Fortunately it wasn’t accompanied by the arrival of a time-traveling version of me from the future and a rift in the space-time continuum, but it was accompanied by the blaring of klaxons and a general confusion about why the universe seemed to be crashing down on my head at 5AM on a Sunday. Even the dogs seemed perplexed at what was happening, so at least I wasn’t alone in my confusion.
As it turns out, my daily habits are far more deep-rooted than I imagined, because without giving it a thought I’d apparently managed to set all of my normal week-day alarms on my way to bed last night. Unintentional. Unthinking. Just the sheer force of habit from so very many early mornings past.
Fortunately I only cheated myself out of about an hour, since 6AM is what passes for sleeping in around here. I may have started out life as a night owl, but I’ve grudgingly come to appreciate the deep quiet of these small hours of the morning.

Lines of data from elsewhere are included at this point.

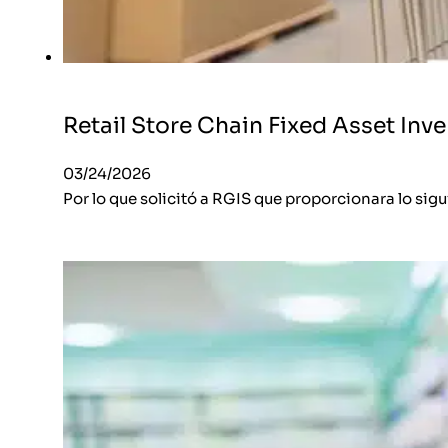
Retail Store Chain Fixed Asset Inv
03/24/2026
Por lo que solicitó a RGIS que proporcionara lo sigui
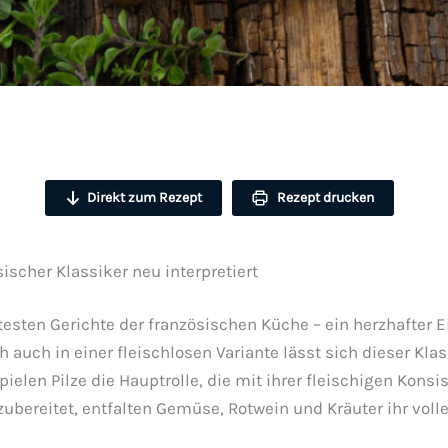
Direkt zum Rezept
Rezept drucken
scher Klassiker neu interpretiert
sten Gerichte der französischen Küche – ein herzhafter Ein
 auch in einer fleischlosen Variante lässt sich dieser Kl
 spielen Pilze die Hauptrolle, die mit ihrer fleischigen Ko
zubereitet, entfalten Gemüse, Rotwein und Kräuter ihr vol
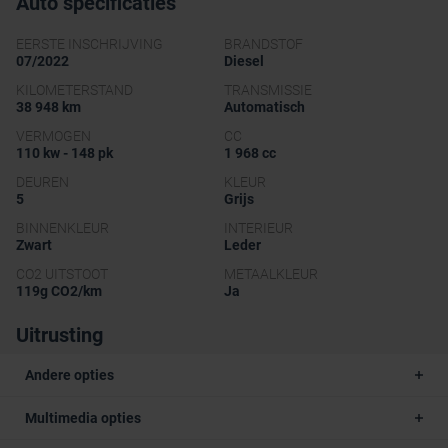
Auto specificaties
EERSTE INSCHRIJVING
BRANDSTOF
07/2022
Diesel
KILOMETERSTAND
TRANSMISSIE
38 948 km
Automatisch
VERMOGEN
CC
110 kw - 148 pk
1 968 cc
DEUREN
KLEUR
5
Grijs
BINNENKLEUR
INTERIEUR
Zwart
Leder
CO2 UITSTOOT
METAALKLEUR
119g CO2/km
Ja
Uitrusting
Andere opties
Multimedia opties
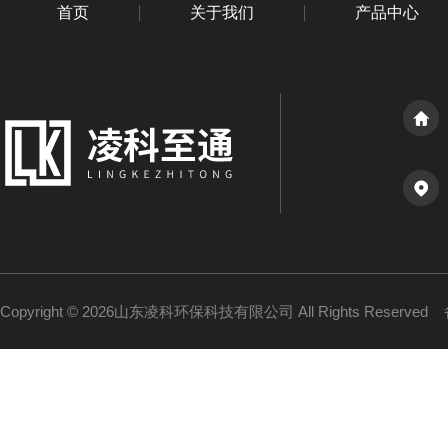
首页
关于我们
产品中心
Copyright © 2026山东凌科环保科技有限公司 All Rights Reserved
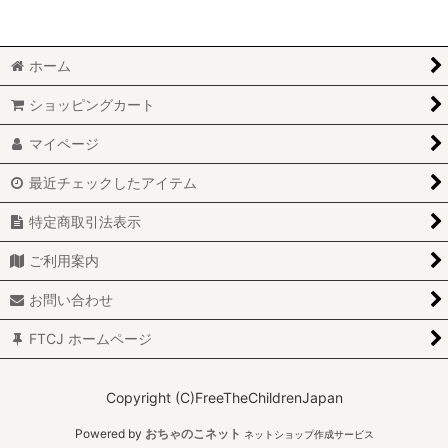
並び順
:
絞り込む
ホーム
ショッピングカート
マイページ
最近チェックしたアイテム
特定商取引法表示
ご利用案内
お問い合わせ
FTCJ ホームページ
Copyright (C)FreeTheChildrenJapan
Powered by
おちゃのこネット
ネットショップ作成サービス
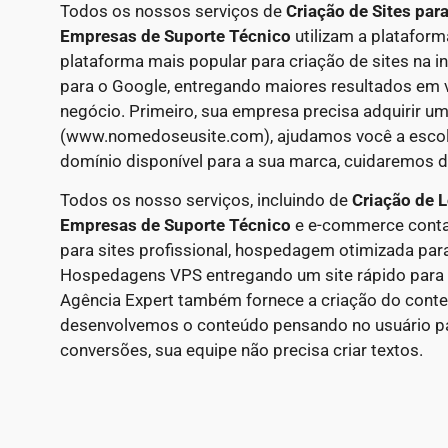
Todos os nossos serviços de
Criação de Sites par
Empresas de Suporte Técnico
utilizam a platafor
plataforma mais popular para criação de sites na i
para o Google, entregando maiores resultados em 
negócio. Primeiro, sua empresa precisa adquirir um
(www.nomedoseusite.com), ajudamos você a escolh
domínio disponível para a sua marca, cuidaremos d
Todos os nosso serviços, incluindo de
Criação de L
Empresas de Suporte Técnico
e e-commerce con
para sites profissional, hospedagem otimizada pa
Hospedagens VPS entregando um site rápido para o
Agência Expert também fornece a criação do conte
desenvolvemos o conteúdo pensando no usuário p
conversões, sua equipe não precisa criar textos.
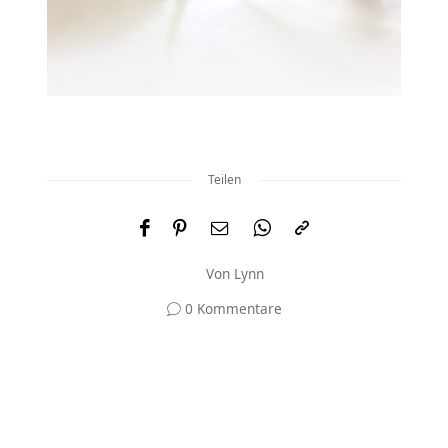
Teilen
Von
Lynn
0 Kommentare
Und was meinst du?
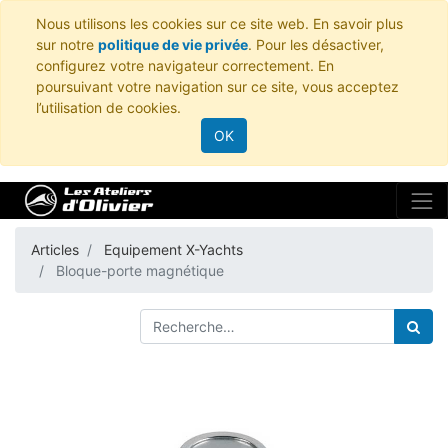
Nous utilisons les cookies sur ce site web. En savoir plus
sur notre
politique de vie privée
. Pour les désactiver,
configurez votre navigateur correctement. En
poursuivant votre navigation sur ce site, vous acceptez
l’utilisation de cookies.
OK
Articles
Equipement X-Yachts
Bloque-porte magnétique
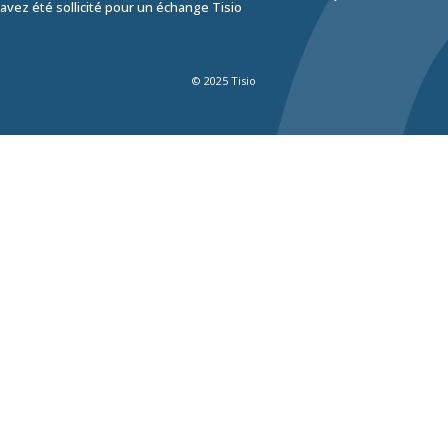
avez été sollicité pour un échange Tisio
© 2025 Tisio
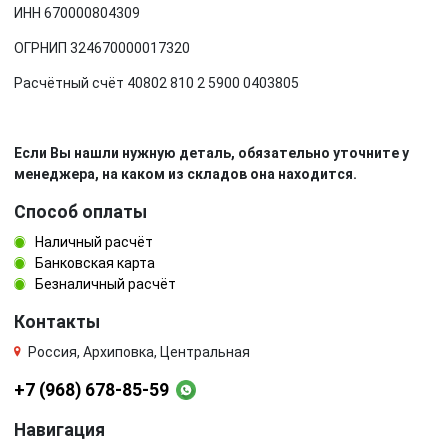
ИНН 670000804309
ОГРНИП 324670000017320
Расчётный счёт 40802 810 2 5900 0403805
Если Вы нашли нужную деталь, обязательно уточните у
менеджера, на каком из складов она находится.
Способ оплаты
Наличный расчёт
Банковская карта
Безналичный расчёт
Контакты
Россия, Архиповка, Центральная
+7 (968) 678-85-59
Навигация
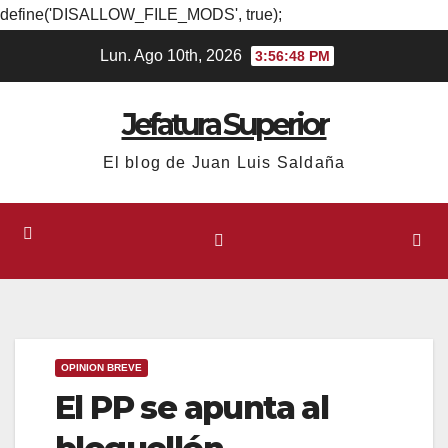
define('DISALLOW_FILE_MODS', true);
Ir
Lun. Ago 10th, 2026
3:56:48 PM
al
contenido
Jefatura Superior
El blog de Juan Luis Saldaña
OPINION BREVE
El PP se apunta al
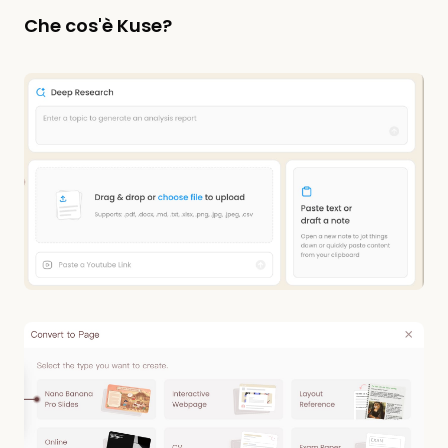
Che cos'è Kuse?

1. Being filler. So a funny thing about events is that when you plan one that people are interested in, they tend to show up. When you plan an all day snoozefest, they tend to avoid it if they can. The easy solution to this problem is just to declare the snoozefest a designated place of duty for the day and *poof* you have an instant packed house. The problem of course, is even though you can mandate that people be somewhere in body, you certainly can’t force them to be present in mind or spirit. So instead of working my own projects – and tending to my own nearly sold out event – I get to be filler. Because a 2/3 empty auditorium looks bad… and not looking bad is far more important than actually doing good.
2. I’ve spent the week basically regurgitating the same seven or eight points for people who either didn’t bother to read the source material or were incapable of understanding it. Since many of these people have fancy titles like CEO, Vice President of Whatever, Owner, and Doctor, I have to wonder who exactly is out there keeping the lights on in the business community. I’m sure they’re all very busy, very important people, but a bit of basic reading and comprehension really doesn’t feel like too much to expect… and yet it is.

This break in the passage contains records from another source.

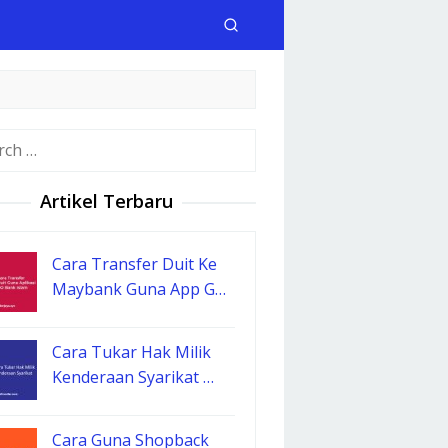
h
Artikel Terbaru
Cara Transfer Duit Ke
Maybank Guna App G…
Cara Tukar Hak Milik
Kenderaan Syarikat …
Cara Guna Shopback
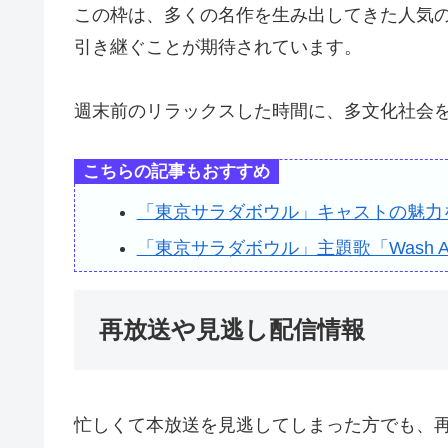
この枠は、多くの名作を生み出してきた人気
引き継ぐことが期待されています。
週末前のリラックスした時間に、多文化社会
こちらの記事もおすすめ
「東京サラダボウル」キャストの魅力
「東京サラダボウル」主題歌「Wash 
再放送や見逃し配信情報
忙しくて本放送を見逃してしまった方でも、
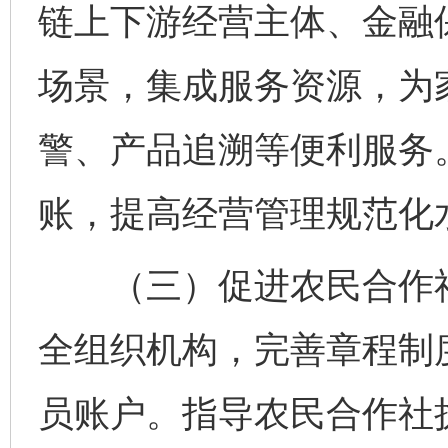
链上下游经营主体、金融保
场景，集成服务资源，为
警、产品追溯等便利服务
账，提高经营管理规范化
（三）促进农民合作社
全组织机构，完善章程制
员账户。指导农民合作社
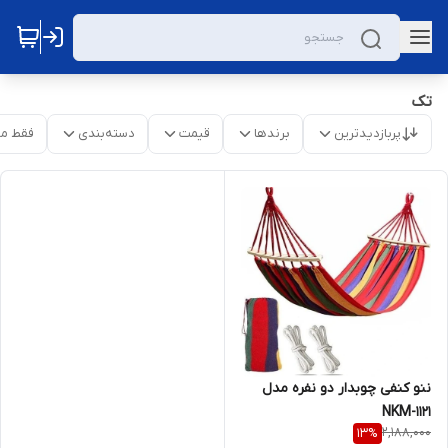
تک
پربازدیدترین
برندها
قیمت
دسته‌بندی
فقط م
ننو کنفی چوبدار دو نفره مدل
NKM-1121
2,188,000
13
%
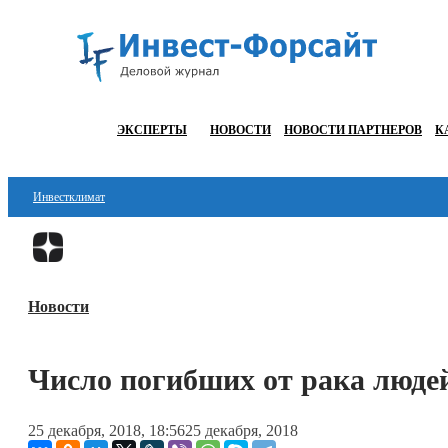
ЭКСПЕРТЫ
НОВОСТИ
НОВОСТИ ПАРТНЕРОВ
К
Инвестклимат
Финансы
Инвестиции
Новости
Блокчейн
Стартапы
Число погибших от рака людей
Технологии
25 декабря, 2018, 18:56
25 декабря, 2018
ESG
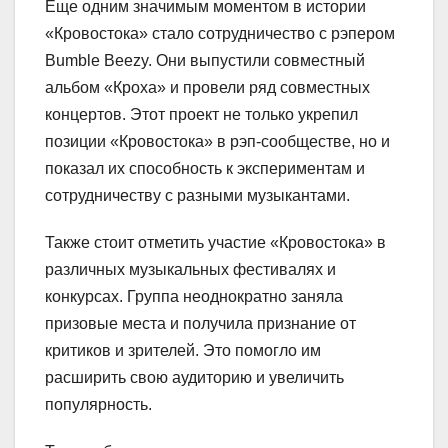
Еще одним значимым моментом в истории
«Кровостока» стало сотрудничество с рэпером
Bumble Beezy. Они выпустили совместный
альбом «Кроха» и провели ряд совместных
концертов. Этот проект не только укрепил
позиции «Кровостока» в рэп-сообществе, но и
показал их способность к экспериментам и
сотрудничеству с разными музыкантами.
Также стоит отметить участие «Кровостока» в
различных музыкальных фестивалях и
конкурсах. Группа неоднократно заняла
призовые места и получила признание от
критиков и зрителей. Это помогло им
расширить свою аудиторию и увеличить
популярность.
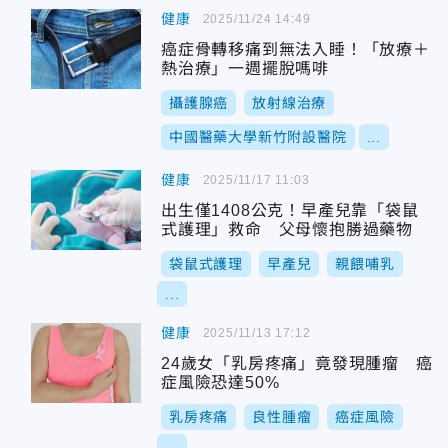
健康
2025/11/24 14:49
癌症骨轉移痛到無法入睡！「放療＋
熱治療」一週擺脫嗎啡
攝護腺癌
放射線治療
中國醫藥大學新竹附設醫院
...
健康
2025/11/17 11:03
出生僅1408公克！早產兒靠「袋鼠
式護理」救命 父母懷抱勝過藥物
袋鼠式護理
早產兒
親餵哺乳
...
健康
2025/11/13 17:12
24歲女「乳房疼痛」竟發現腫瘤 癌
症風險恐達50%
乳房疼痛
良性腫瘤
癌症風險
...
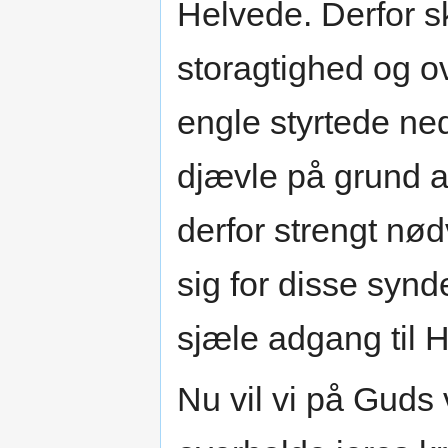
Helvede. Derfor ska
storagtighed og o
engle styrtede ned
djævle på grund 
derfor strengt nød
sig for disse syn
sjæle adgang til
Nu vil vi på Guds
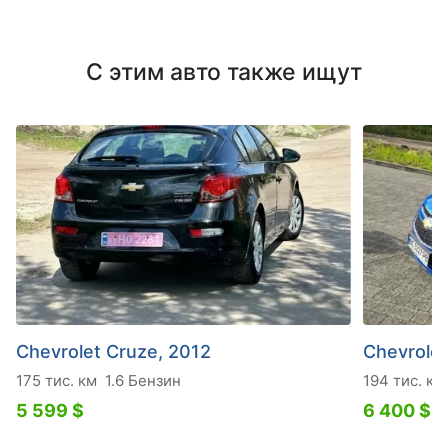
С этим авто также ищут
Chevrolet Cruze, 2012
Chevrolet
175 тис. км
1.6 Бензин
194 тис. км
5 599 $
6 400 $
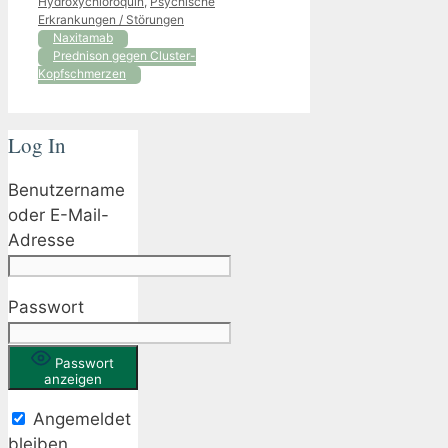
Hydroxychloroquin
,
Psychische
Erkrankungen / Störungen
Naxitamab
Prednison gegen Cluster-
Kopfschmerzen
Log In
Benutzername
oder E-Mail-
Adresse
Passwort
Passwort
anzeigen
Angemeldet
bleiben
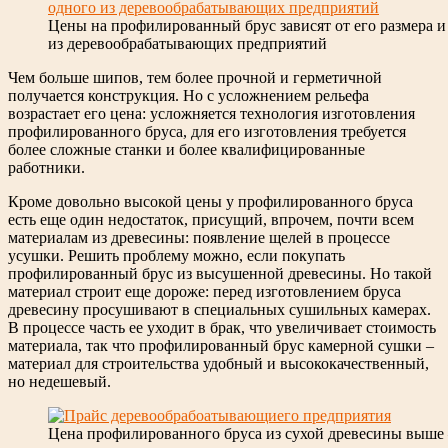
Цены на профилированный брус зависят от его размера и
из деревообрабатывающих предприятий
Чем больше шипов, тем более прочной и герметичной
получается конструкция. Но с усложнением рельефа
возрастает его цена: усложняется технология изготовления
профилированного бруса, для его изготовления требуется
более сложные станки и более квалифицированные
работники.
Кроме довольно высокой цены у профилированного бруса
есть еще один недостаток, присущий, впрочем, почти всем
материалам из древесины: появление щелей в процессе
усушки. Решить проблему можно, если покупать
профилированный брус из высушенной древесины. Но такой
материал строит еще дороже: перед изготовлением бруса
древесину просушивают в специальных сушильных камерах.
В процессе часть ее уходит в брак, что увеличивает стоимость
материала, так что профилированный брус камерной сушки –
материал для строительства удобный и высококачественный,
но недешевый.
Цена профилированного бруса из сухой древесины выше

3. A monopoly on good ideas. Just because someone has a star on their uniform (you know, like the Texaco man), we really owe it to ourselves not to fall into the trap of assuming that he or she is the font of truth and all good ideas. No one, not even the high and the mighty have a monopoly on good ideas. Telling truth to power is hard work. It demands personal courage, but if no one else in the room is brave enough to correct the man in the big chair when he insists the grass is purple and the sky is green, we’re not doing anyone, including ourselves, any favors.
Sure, under most circumstances I’d be diligently working on tonight’s post, but just now it feels more important to watch Back to the Future Part II. Which is exactly what I intend to do with the evening. On such an important historical day, even a dedicated blogger deserves a break.